#### STUDY MATERIAL

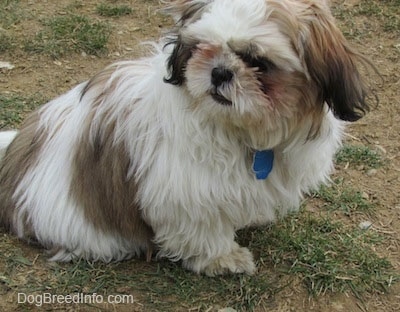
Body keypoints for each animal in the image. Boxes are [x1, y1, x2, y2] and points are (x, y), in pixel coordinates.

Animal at [0, 0, 372, 276]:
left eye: (257, 61)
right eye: (203, 47)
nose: (219, 72)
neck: (241, 128)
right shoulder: (187, 190)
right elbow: (203, 229)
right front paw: (223, 258)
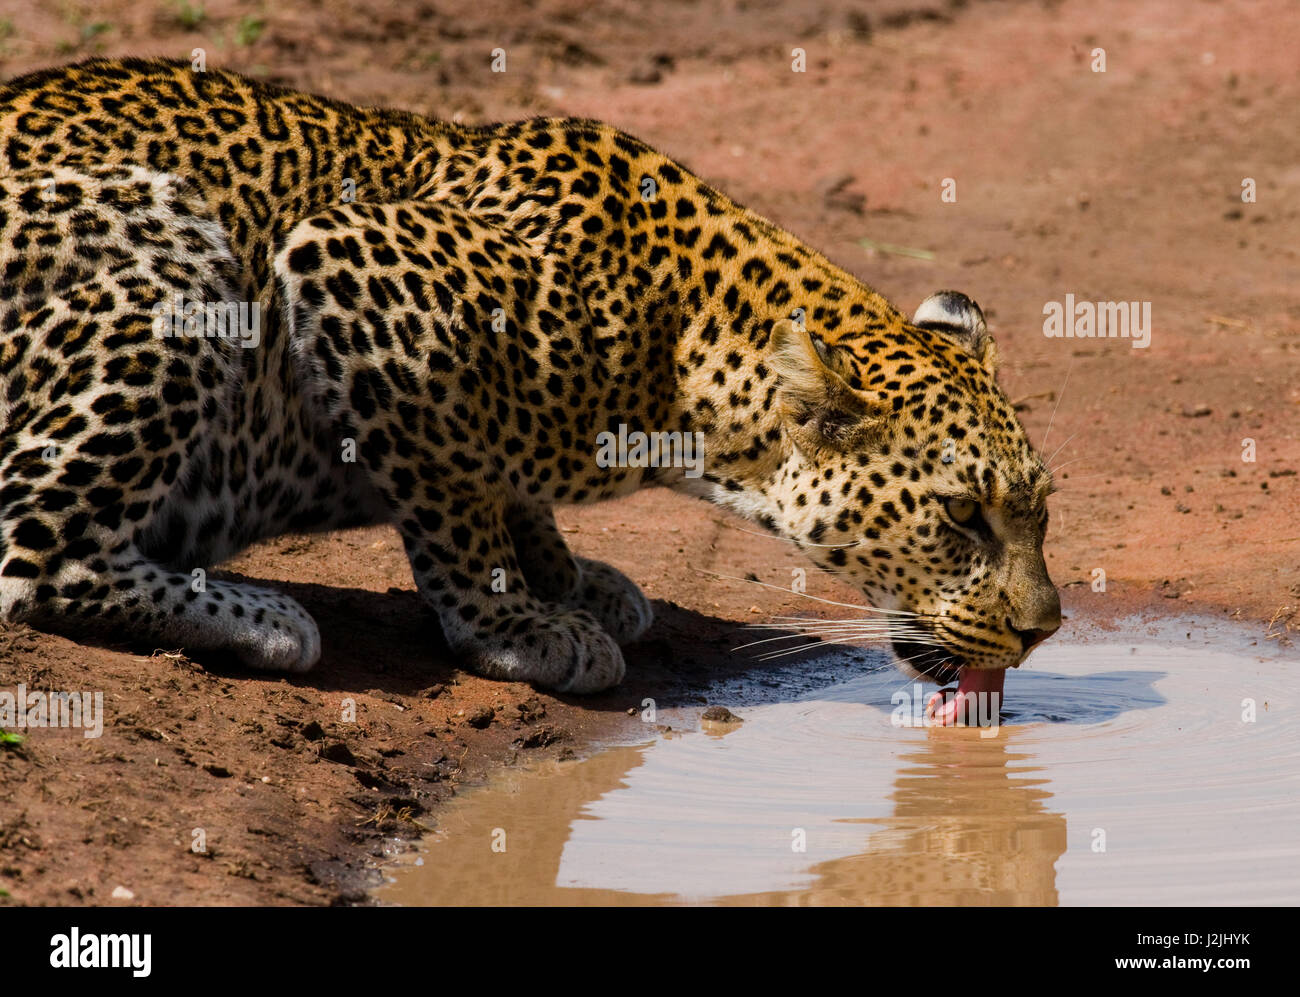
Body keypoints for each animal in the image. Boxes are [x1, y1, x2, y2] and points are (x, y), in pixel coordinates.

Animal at [0, 58, 1055, 701]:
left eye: (1040, 508)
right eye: (963, 515)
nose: (1046, 630)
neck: (683, 354)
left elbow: (512, 490)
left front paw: (570, 576)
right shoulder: (348, 259)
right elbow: (455, 495)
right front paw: (514, 622)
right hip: (178, 261)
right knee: (38, 557)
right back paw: (262, 617)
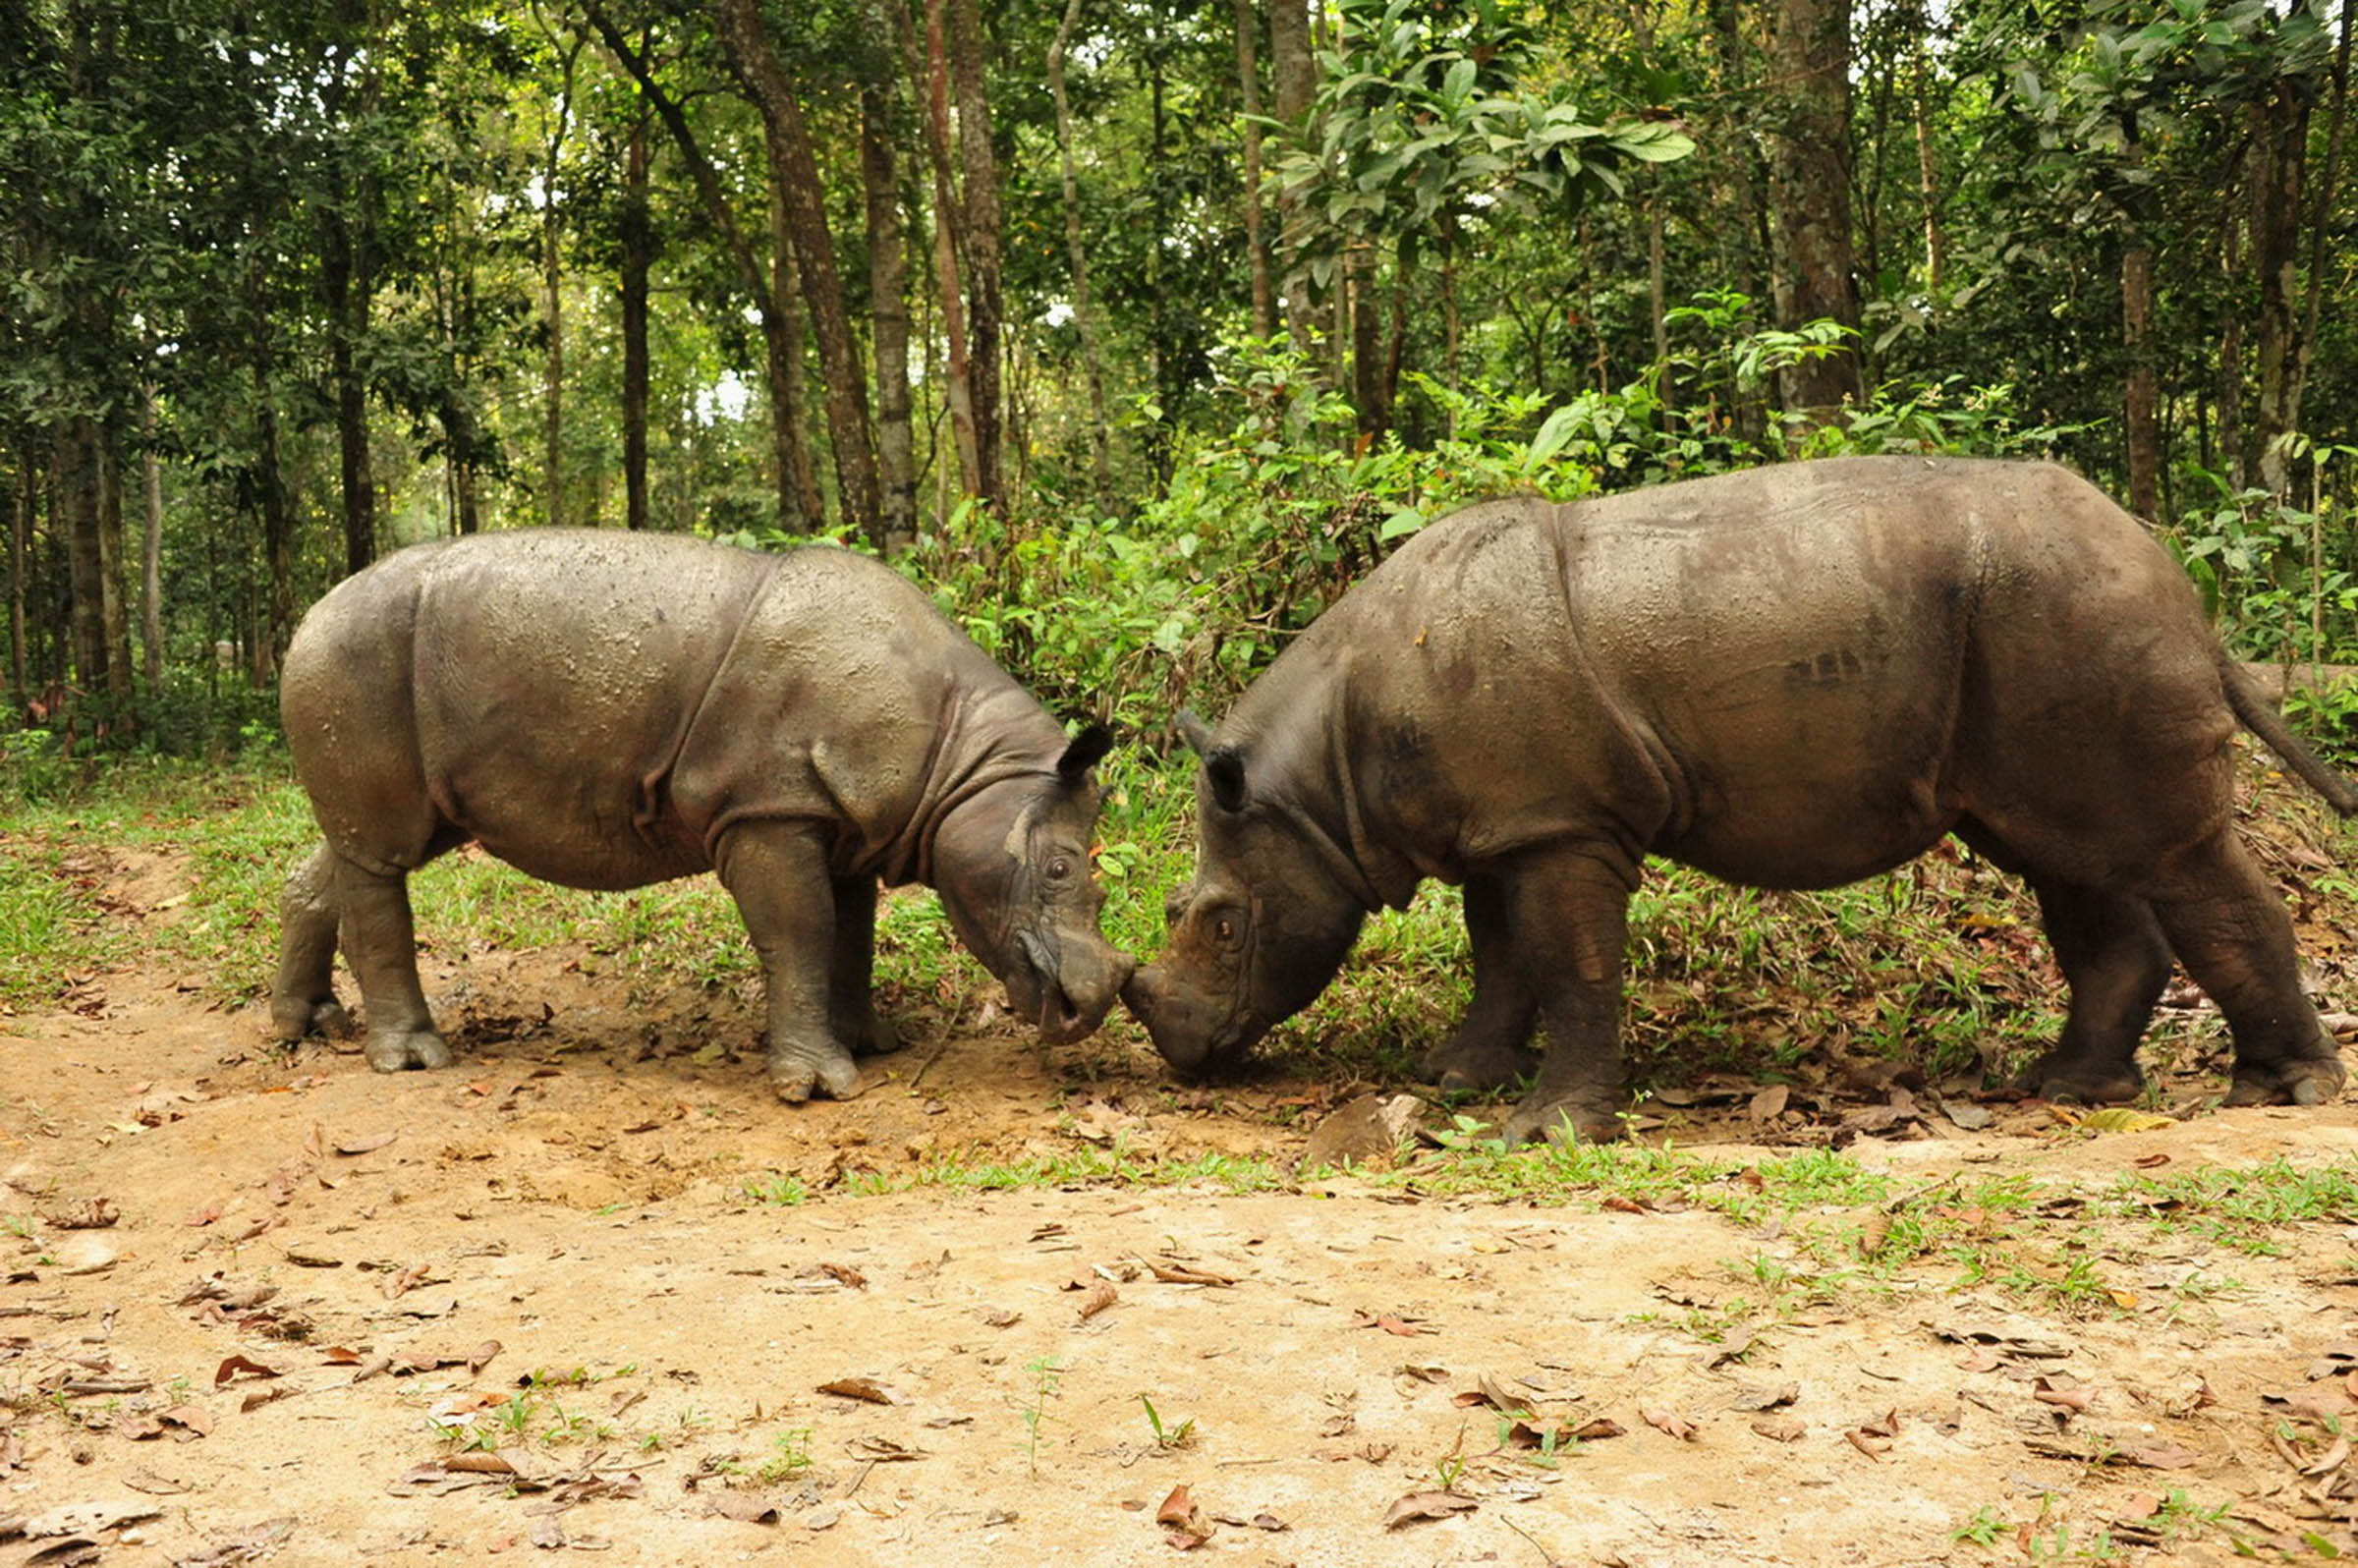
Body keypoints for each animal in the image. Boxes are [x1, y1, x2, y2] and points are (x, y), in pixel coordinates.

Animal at [270, 528, 1132, 1101]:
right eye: (1059, 869)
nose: (1092, 1002)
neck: (964, 769)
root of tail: (306, 617)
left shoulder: (845, 816)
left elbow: (851, 934)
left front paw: (871, 1047)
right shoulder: (764, 808)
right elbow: (802, 931)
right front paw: (818, 1087)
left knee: (362, 845)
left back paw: (306, 1028)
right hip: (355, 658)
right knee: (382, 854)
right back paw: (415, 1062)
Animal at [1123, 457, 2355, 1141]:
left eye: (1220, 923)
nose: (1177, 1051)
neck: (1317, 785)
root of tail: (2181, 586)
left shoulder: (1564, 825)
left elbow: (1567, 962)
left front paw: (1551, 1131)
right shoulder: (1509, 819)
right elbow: (1500, 959)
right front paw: (1458, 1078)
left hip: (2075, 615)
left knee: (2167, 854)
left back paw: (2277, 1098)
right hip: (2045, 631)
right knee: (2071, 859)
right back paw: (2064, 1089)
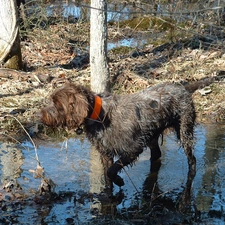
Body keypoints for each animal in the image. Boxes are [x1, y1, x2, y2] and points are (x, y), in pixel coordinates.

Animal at [40, 82, 197, 188]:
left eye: (58, 104)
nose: (41, 116)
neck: (99, 116)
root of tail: (182, 88)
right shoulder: (105, 154)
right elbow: (107, 175)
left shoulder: (132, 150)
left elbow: (111, 171)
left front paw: (119, 181)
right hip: (152, 135)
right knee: (157, 154)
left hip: (184, 131)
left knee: (192, 158)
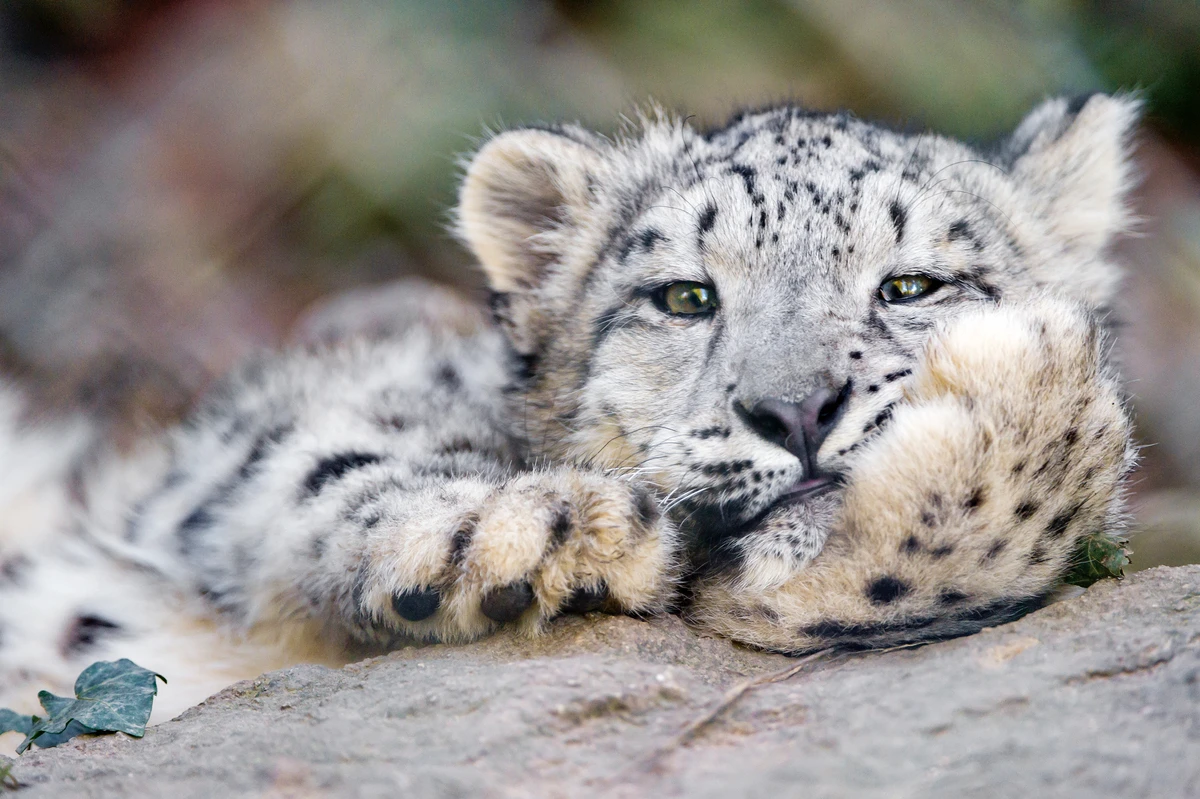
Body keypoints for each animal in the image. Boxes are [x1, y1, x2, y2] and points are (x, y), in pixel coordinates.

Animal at [0, 93, 1137, 729]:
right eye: (685, 296)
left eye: (911, 285)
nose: (797, 408)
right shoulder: (246, 448)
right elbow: (327, 457)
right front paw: (533, 532)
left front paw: (1031, 387)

########

*REQUIREMENT:*
Your output should be the lines above from the one that contains "left front paw: (871, 1047)" through the one that contains "left elbow: (111, 171)", word for word, with pictures left out.

*ANSWER:*
left front paw: (871, 1047)
right shoulder: (764, 808)
right elbow: (802, 931)
right front paw: (818, 1087)
left knee: (362, 845)
left back paw: (306, 1028)
right hip: (355, 658)
right knee: (382, 854)
right back paw: (415, 1062)
Animal at [1123, 457, 2355, 1141]:
left eye: (1220, 923)
nose: (1177, 1051)
neck: (1317, 785)
root of tail: (2181, 586)
left shoulder: (1564, 825)
left elbow: (1567, 962)
left front paw: (1551, 1131)
right shoulder: (1509, 819)
right elbow: (1500, 959)
right front paw: (1458, 1078)
left hip: (2075, 615)
left knee: (2167, 854)
left back paw: (2277, 1098)
right hip: (2045, 631)
right knee: (2071, 859)
right back paw: (2064, 1089)
Body keypoints for each animal in the image. Boxes are [x1, y1, x2, y2] and points are (x, y), in pixel coordinates.

Animal at [40, 82, 197, 188]:
left eye: (58, 104)
nose: (41, 116)
neck: (99, 116)
root of tail: (182, 88)
right shoulder: (105, 154)
right elbow: (107, 175)
left shoulder: (132, 150)
left elbow: (111, 171)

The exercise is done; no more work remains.